Assigned task: Please revise all of the material below by replacing "top-left" with "upper-left", keeping everything else the same. Reproduce the lines in full, but omit the pictures.

[Point correspondence tracking data]

--

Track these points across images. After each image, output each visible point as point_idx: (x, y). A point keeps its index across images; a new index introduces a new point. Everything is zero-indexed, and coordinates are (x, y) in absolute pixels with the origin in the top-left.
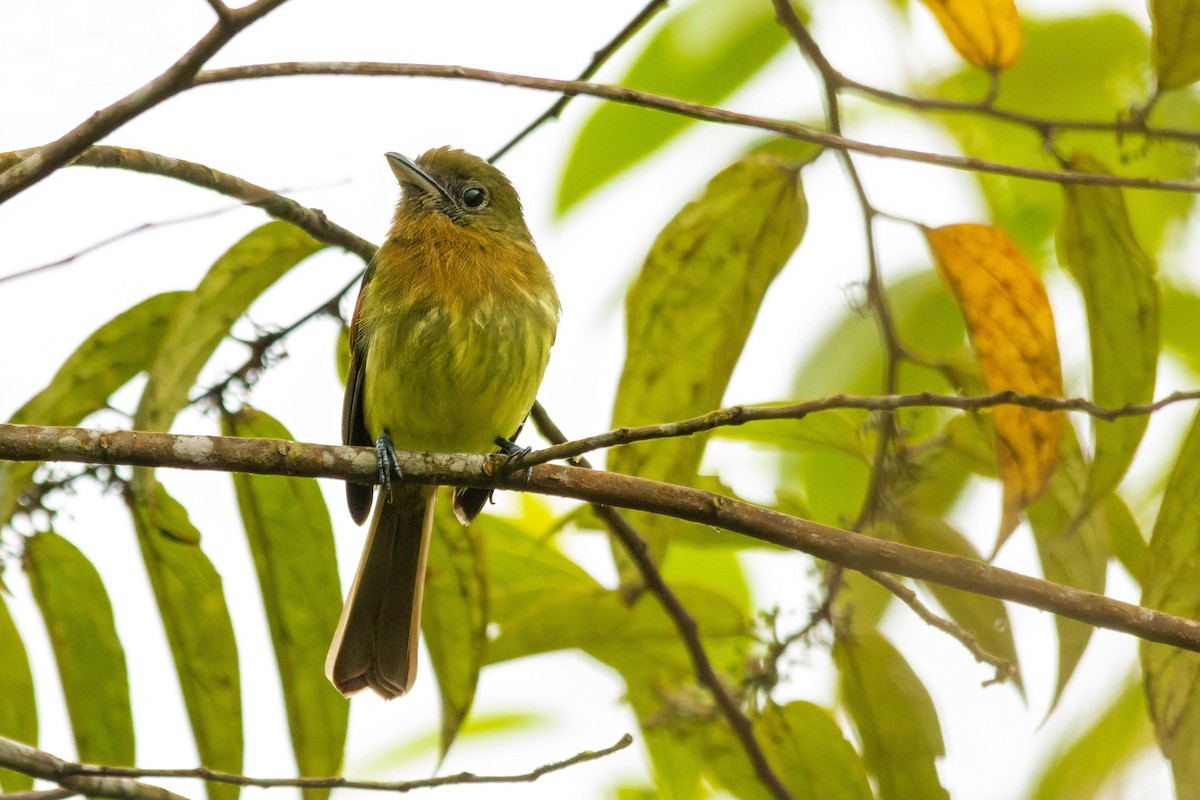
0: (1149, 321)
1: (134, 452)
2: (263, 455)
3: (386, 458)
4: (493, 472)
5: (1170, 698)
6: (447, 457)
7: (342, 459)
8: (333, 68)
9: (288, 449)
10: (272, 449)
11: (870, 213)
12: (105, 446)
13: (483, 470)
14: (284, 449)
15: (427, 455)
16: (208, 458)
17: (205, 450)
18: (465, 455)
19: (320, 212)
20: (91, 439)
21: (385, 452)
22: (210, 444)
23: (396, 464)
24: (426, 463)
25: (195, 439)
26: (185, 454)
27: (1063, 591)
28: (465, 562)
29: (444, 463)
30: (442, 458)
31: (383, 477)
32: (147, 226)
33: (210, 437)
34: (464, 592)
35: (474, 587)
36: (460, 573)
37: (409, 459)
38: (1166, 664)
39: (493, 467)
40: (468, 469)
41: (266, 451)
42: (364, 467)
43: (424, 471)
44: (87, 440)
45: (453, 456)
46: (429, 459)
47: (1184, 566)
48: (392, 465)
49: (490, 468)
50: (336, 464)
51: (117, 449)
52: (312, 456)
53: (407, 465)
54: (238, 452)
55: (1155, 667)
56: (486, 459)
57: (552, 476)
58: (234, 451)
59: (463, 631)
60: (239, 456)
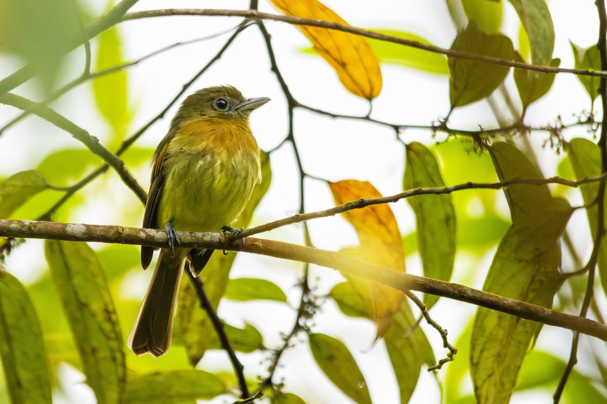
0: (451, 222)
1: (46, 231)
2: (111, 233)
3: (171, 234)
4: (225, 241)
5: (487, 399)
6: (202, 234)
7: (149, 235)
8: (191, 12)
9: (123, 230)
10: (115, 230)
11: (303, 175)
12: (33, 229)
13: (220, 239)
14: (121, 230)
15: (191, 233)
16: (83, 235)
17: (82, 231)
18: (210, 233)
19: (95, 138)
20: (25, 225)
21: (171, 231)
22: (84, 228)
23: (177, 237)
24: (192, 237)
25: (76, 226)
26: (72, 233)
27: (506, 300)
28: (114, 344)
29: (200, 237)
30: (199, 234)
31: (170, 243)
32: (178, 44)
33: (83, 224)
34: (114, 359)
35: (118, 356)
36: (112, 350)
37: (183, 235)
38: (484, 382)
39: (225, 238)
40: (213, 239)
41: (113, 231)
42: (161, 239)
43: (190, 240)
44: (23, 226)
45: (205, 233)
46: (193, 235)
47: (491, 334)
48: (175, 238)
49: (223, 238)
50: (146, 238)
51: (39, 230)
52: (135, 234)
53: (182, 237)
54: (98, 232)
55: (479, 383)
56: (221, 235)
57: (254, 243)
58: (96, 231)
59: (114, 378)
60: (99, 234)
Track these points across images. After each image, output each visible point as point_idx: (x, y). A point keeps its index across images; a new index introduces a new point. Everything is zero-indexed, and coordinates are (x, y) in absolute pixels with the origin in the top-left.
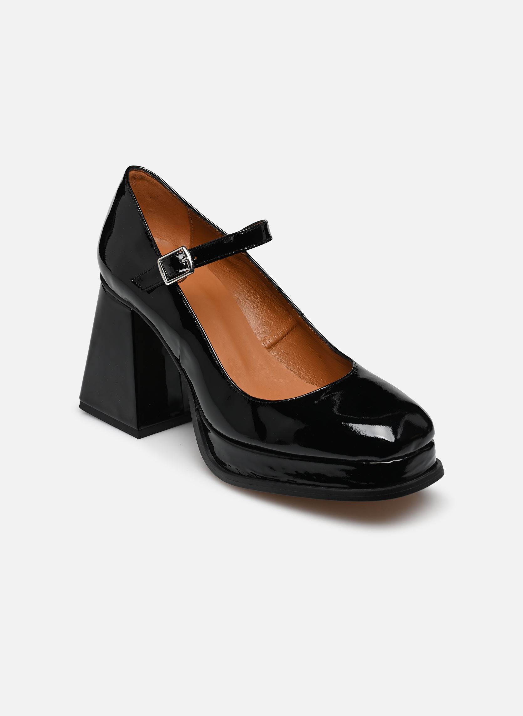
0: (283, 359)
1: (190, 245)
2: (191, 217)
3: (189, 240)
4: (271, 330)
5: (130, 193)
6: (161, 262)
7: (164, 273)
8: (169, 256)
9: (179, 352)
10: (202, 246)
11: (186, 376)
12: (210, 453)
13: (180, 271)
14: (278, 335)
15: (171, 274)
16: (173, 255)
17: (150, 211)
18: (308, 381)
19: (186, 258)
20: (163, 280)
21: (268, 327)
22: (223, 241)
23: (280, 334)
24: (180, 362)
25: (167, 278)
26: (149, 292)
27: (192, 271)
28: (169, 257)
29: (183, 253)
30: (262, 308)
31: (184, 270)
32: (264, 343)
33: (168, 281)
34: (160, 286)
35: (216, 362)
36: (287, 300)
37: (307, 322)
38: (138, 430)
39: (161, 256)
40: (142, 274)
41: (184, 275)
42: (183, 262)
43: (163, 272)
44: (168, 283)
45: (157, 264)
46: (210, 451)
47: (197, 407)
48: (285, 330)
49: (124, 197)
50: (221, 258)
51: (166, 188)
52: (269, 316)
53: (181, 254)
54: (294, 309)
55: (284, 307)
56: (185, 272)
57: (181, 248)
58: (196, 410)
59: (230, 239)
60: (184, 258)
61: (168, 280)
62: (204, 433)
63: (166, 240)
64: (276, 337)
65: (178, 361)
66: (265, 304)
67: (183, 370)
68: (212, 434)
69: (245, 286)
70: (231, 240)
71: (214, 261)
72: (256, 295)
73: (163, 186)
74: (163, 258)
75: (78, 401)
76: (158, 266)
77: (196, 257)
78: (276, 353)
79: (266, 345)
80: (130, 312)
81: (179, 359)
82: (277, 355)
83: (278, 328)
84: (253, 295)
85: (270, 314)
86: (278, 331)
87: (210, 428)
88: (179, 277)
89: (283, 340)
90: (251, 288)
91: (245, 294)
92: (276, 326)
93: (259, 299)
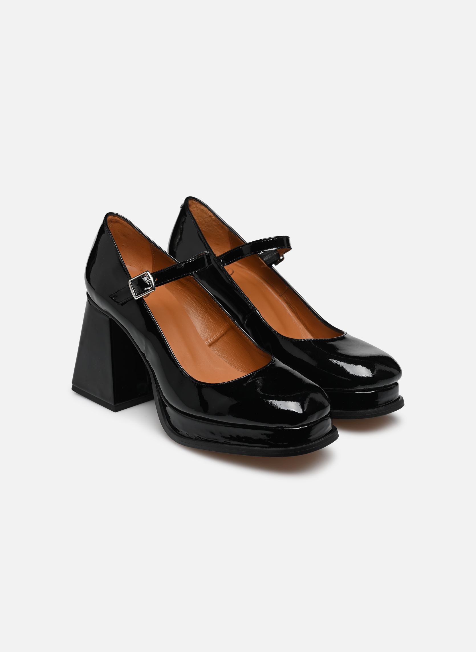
0: (220, 353)
1: (152, 271)
2: (152, 250)
3: (151, 267)
4: (211, 332)
5: (109, 233)
6: (131, 283)
7: (133, 291)
8: (137, 278)
9: (144, 349)
10: (161, 271)
13: (145, 289)
14: (217, 336)
15: (138, 291)
16: (140, 277)
17: (123, 246)
18: (239, 369)
19: (149, 280)
20: (132, 296)
21: (210, 330)
22: (176, 267)
25: (135, 294)
26: (122, 305)
27: (154, 289)
29: (147, 276)
30: (205, 316)
31: (148, 288)
32: (207, 341)
34: (130, 300)
35: (171, 356)
38: (115, 406)
39: (131, 278)
40: (118, 291)
41: (148, 292)
42: (147, 282)
43: (132, 290)
44: (136, 298)
45: (128, 284)
48: (222, 332)
49: (103, 236)
50: (175, 280)
53: (146, 276)
54: (228, 317)
55: (221, 316)
56: (148, 290)
57: (146, 272)
58: (157, 391)
59: (181, 266)
60: (148, 279)
61: (136, 296)
62: (163, 408)
63: (135, 267)
64: (215, 337)
65: (144, 355)
66: (207, 313)
67: (147, 361)
68: (168, 409)
69: (193, 300)
71: (170, 281)
72: (200, 307)
74: (133, 280)
75: (71, 385)
76: (129, 286)
77: (157, 279)
78: (215, 349)
79: (208, 343)
80: (108, 319)
81: (144, 353)
82: (216, 351)
83: (217, 331)
84: (198, 307)
85: (211, 321)
86: (217, 333)
87: (167, 404)
88: (145, 294)
89: (220, 340)
90: (197, 301)
91: (193, 306)
92: (216, 329)
93: (203, 310)
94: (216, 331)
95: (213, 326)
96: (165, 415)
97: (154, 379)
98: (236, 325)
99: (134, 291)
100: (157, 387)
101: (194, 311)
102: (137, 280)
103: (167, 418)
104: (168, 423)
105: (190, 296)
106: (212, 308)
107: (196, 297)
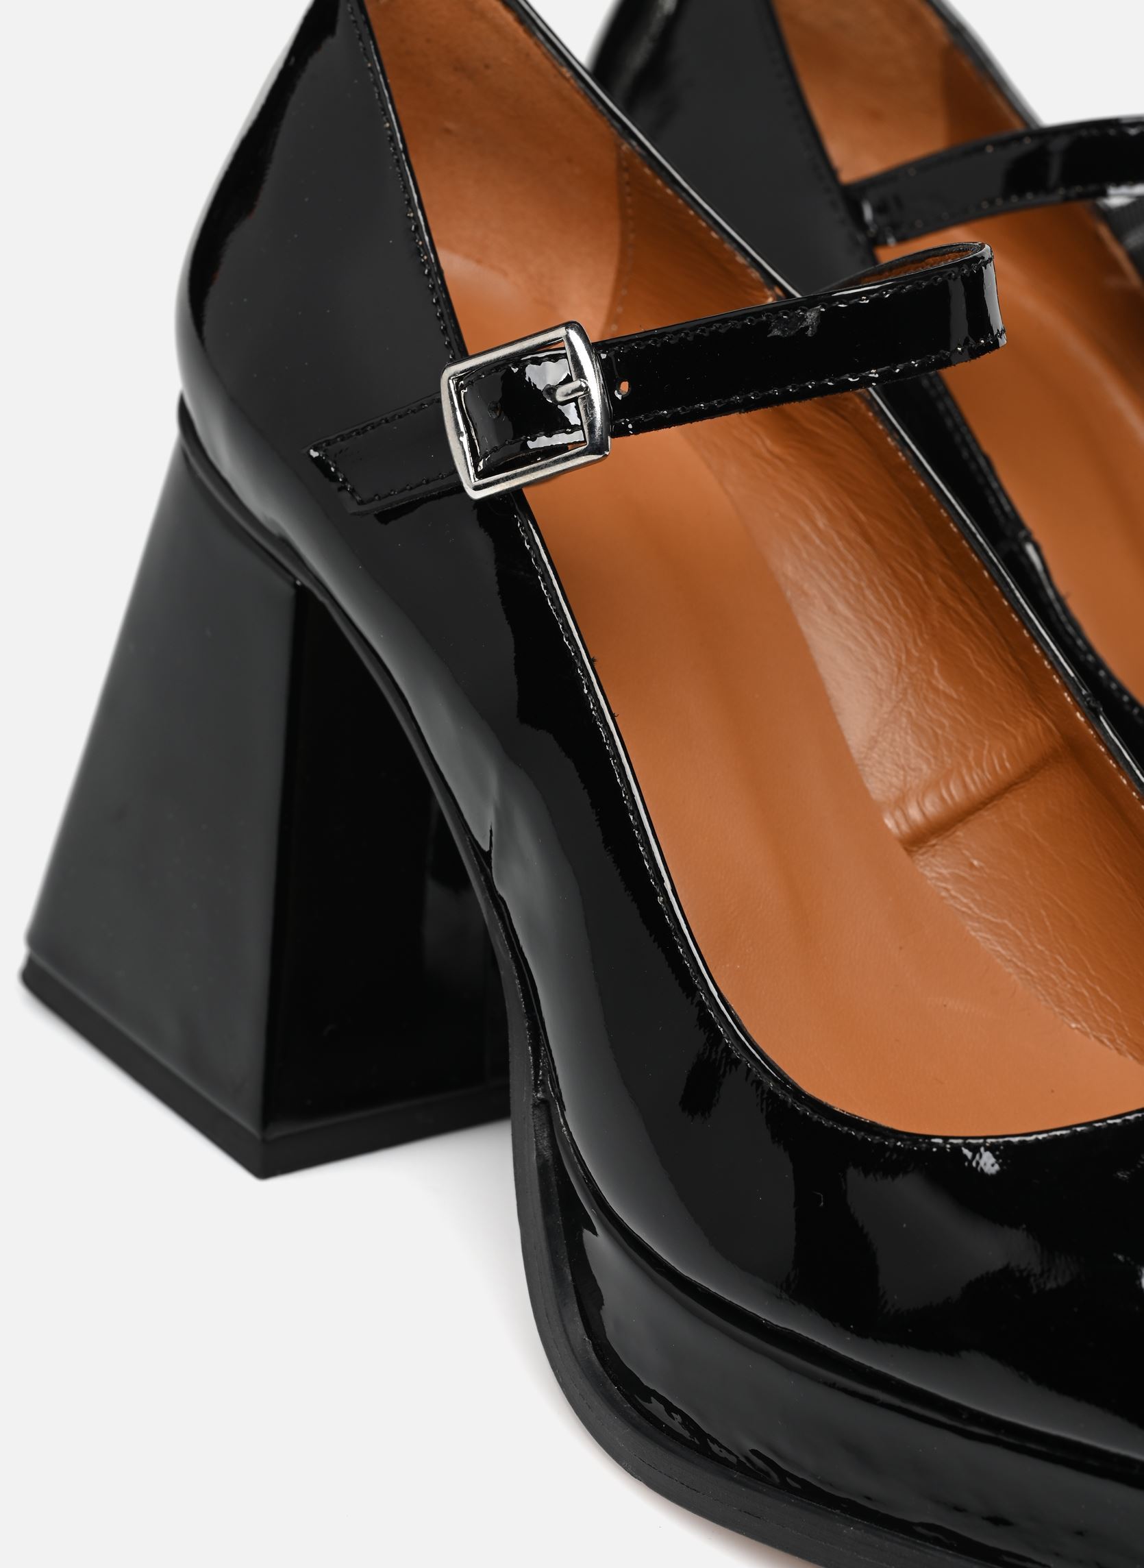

--

Problem solution:
Track these points across images. After each image, output each visible point as point_idx: (x, y). A point keeps its index across images; a new index introduces a new point. Everything is zero-indexed, and coordinates are (x, y) in absolute pixels with the origin in the upper-left.
0: (1149, 321)
1: (134, 452)
2: (263, 455)
3: (386, 458)
4: (493, 472)
5: (1170, 698)
6: (447, 457)
7: (342, 459)
8: (333, 68)
9: (288, 449)
10: (272, 449)
11: (870, 213)
12: (105, 446)
13: (483, 470)
14: (284, 449)
15: (427, 455)
16: (208, 458)
17: (205, 450)
18: (465, 455)
19: (320, 212)
20: (91, 439)
21: (385, 452)
22: (210, 444)
23: (396, 464)
24: (426, 463)
25: (195, 439)
26: (185, 454)
27: (1063, 591)
28: (465, 562)
29: (444, 463)
30: (442, 458)
31: (383, 477)
32: (147, 226)
33: (210, 437)
34: (464, 592)
35: (474, 587)
36: (460, 573)
37: (409, 459)
38: (1166, 664)
39: (493, 467)
40: (468, 469)
41: (266, 451)
42: (364, 467)
43: (424, 471)
44: (87, 440)
45: (453, 456)
46: (429, 459)
47: (1184, 566)
48: (392, 465)
49: (490, 468)
50: (336, 464)
51: (117, 449)
52: (312, 456)
53: (407, 465)
54: (238, 452)
55: (1155, 667)
56: (486, 459)
57: (552, 476)
58: (234, 451)
59: (463, 631)
60: (239, 456)
0: (451, 222)
1: (46, 231)
2: (111, 233)
3: (171, 234)
4: (225, 241)
5: (487, 399)
6: (202, 234)
7: (149, 235)
8: (191, 12)
9: (123, 230)
10: (115, 230)
11: (303, 175)
12: (33, 229)
13: (220, 239)
14: (121, 230)
15: (191, 233)
16: (83, 235)
17: (82, 231)
18: (210, 233)
19: (95, 138)
20: (25, 225)
21: (171, 231)
22: (84, 228)
23: (177, 237)
24: (192, 237)
25: (76, 226)
26: (72, 233)
27: (506, 300)
28: (114, 344)
29: (200, 237)
30: (199, 234)
31: (170, 243)
32: (178, 44)
33: (83, 224)
34: (114, 359)
35: (118, 356)
36: (112, 350)
37: (183, 235)
38: (484, 382)
39: (225, 238)
40: (213, 239)
41: (113, 231)
42: (161, 239)
43: (190, 240)
44: (23, 226)
45: (205, 233)
46: (193, 235)
47: (491, 334)
48: (175, 238)
49: (223, 238)
50: (146, 238)
51: (39, 230)
52: (135, 234)
53: (182, 237)
54: (98, 232)
55: (479, 383)
56: (221, 235)
57: (254, 243)
58: (96, 231)
59: (114, 378)
60: (99, 234)
Track these points across images. After each image, output each visible point as point_idx: (x, y). A point keeps its index across images; a new index introduces a new point. Everything is zero-indexed, and coordinates are (x, y) in absolute pixels with the origin in the upper-left.
0: (283, 359)
1: (190, 245)
2: (191, 217)
3: (189, 240)
4: (271, 330)
5: (130, 193)
6: (161, 262)
7: (164, 273)
8: (169, 256)
9: (179, 352)
10: (202, 246)
11: (186, 376)
12: (210, 453)
13: (180, 271)
14: (278, 335)
15: (171, 274)
16: (173, 255)
17: (150, 211)
18: (308, 381)
19: (186, 258)
20: (163, 280)
21: (268, 327)
22: (223, 241)
23: (280, 334)
24: (180, 362)
25: (167, 278)
26: (149, 292)
27: (192, 271)
28: (169, 257)
29: (183, 253)
30: (262, 308)
31: (184, 270)
32: (264, 343)
33: (168, 281)
34: (160, 286)
35: (216, 362)
36: (287, 300)
37: (307, 322)
38: (138, 430)
39: (161, 256)
40: (142, 274)
41: (184, 275)
42: (183, 262)
43: (163, 272)
44: (168, 283)
45: (157, 264)
46: (210, 451)
47: (197, 407)
48: (285, 330)
49: (124, 197)
50: (221, 258)
51: (166, 188)
52: (269, 316)
53: (181, 254)
54: (294, 309)
55: (284, 307)
56: (185, 272)
57: (181, 248)
58: (196, 410)
59: (230, 239)
60: (184, 258)
61: (168, 280)
62: (204, 433)
63: (166, 240)
64: (276, 337)
65: (178, 361)
66: (265, 304)
67: (183, 370)
68: (212, 434)
69: (245, 286)
70: (231, 240)
71: (214, 261)
72: (256, 295)
73: (163, 186)
74: (163, 258)
75: (78, 401)
76: (158, 266)
77: (196, 257)
78: (276, 353)
79: (266, 345)
80: (130, 312)
81: (179, 359)
82: (277, 355)
83: (278, 328)
84: (253, 295)
85: (270, 314)
86: (278, 331)
87: (210, 428)
88: (179, 277)
89: (283, 340)
90: (251, 288)
91: (245, 294)
92: (276, 326)
93: (259, 299)
0: (220, 353)
1: (152, 271)
2: (152, 250)
3: (151, 267)
4: (211, 332)
5: (109, 233)
6: (131, 283)
7: (133, 291)
8: (137, 278)
9: (144, 349)
10: (161, 271)
13: (145, 289)
14: (217, 336)
15: (138, 291)
16: (140, 277)
17: (123, 246)
18: (239, 369)
19: (149, 280)
20: (132, 296)
21: (210, 330)
22: (176, 267)
25: (135, 294)
26: (122, 305)
27: (154, 289)
29: (147, 276)
30: (205, 316)
31: (148, 288)
32: (207, 341)
34: (130, 300)
35: (171, 356)
38: (115, 406)
39: (131, 278)
40: (118, 291)
41: (148, 292)
42: (147, 282)
43: (132, 290)
44: (136, 298)
45: (128, 284)
48: (222, 332)
49: (103, 236)
50: (175, 280)
53: (146, 276)
54: (228, 317)
55: (221, 316)
56: (148, 290)
57: (146, 272)
58: (157, 391)
59: (181, 266)
60: (148, 279)
61: (136, 296)
62: (163, 408)
63: (135, 267)
64: (215, 337)
65: (144, 355)
66: (207, 313)
67: (147, 361)
68: (168, 409)
69: (193, 300)
71: (170, 281)
72: (200, 307)
74: (133, 280)
75: (71, 385)
76: (129, 286)
77: (157, 279)
78: (215, 349)
79: (208, 343)
80: (108, 319)
81: (144, 353)
82: (216, 351)
83: (217, 331)
84: (198, 307)
85: (211, 321)
86: (217, 333)
87: (167, 404)
88: (145, 294)
89: (220, 340)
90: (197, 301)
91: (193, 306)
92: (216, 329)
93: (203, 310)
94: (216, 331)
95: (213, 326)
96: (165, 415)
97: (154, 379)
98: (236, 325)
99: (134, 291)
100: (157, 387)
101: (194, 311)
102: (137, 280)
103: (167, 418)
104: (168, 423)
105: (190, 296)
106: (212, 308)
107: (196, 297)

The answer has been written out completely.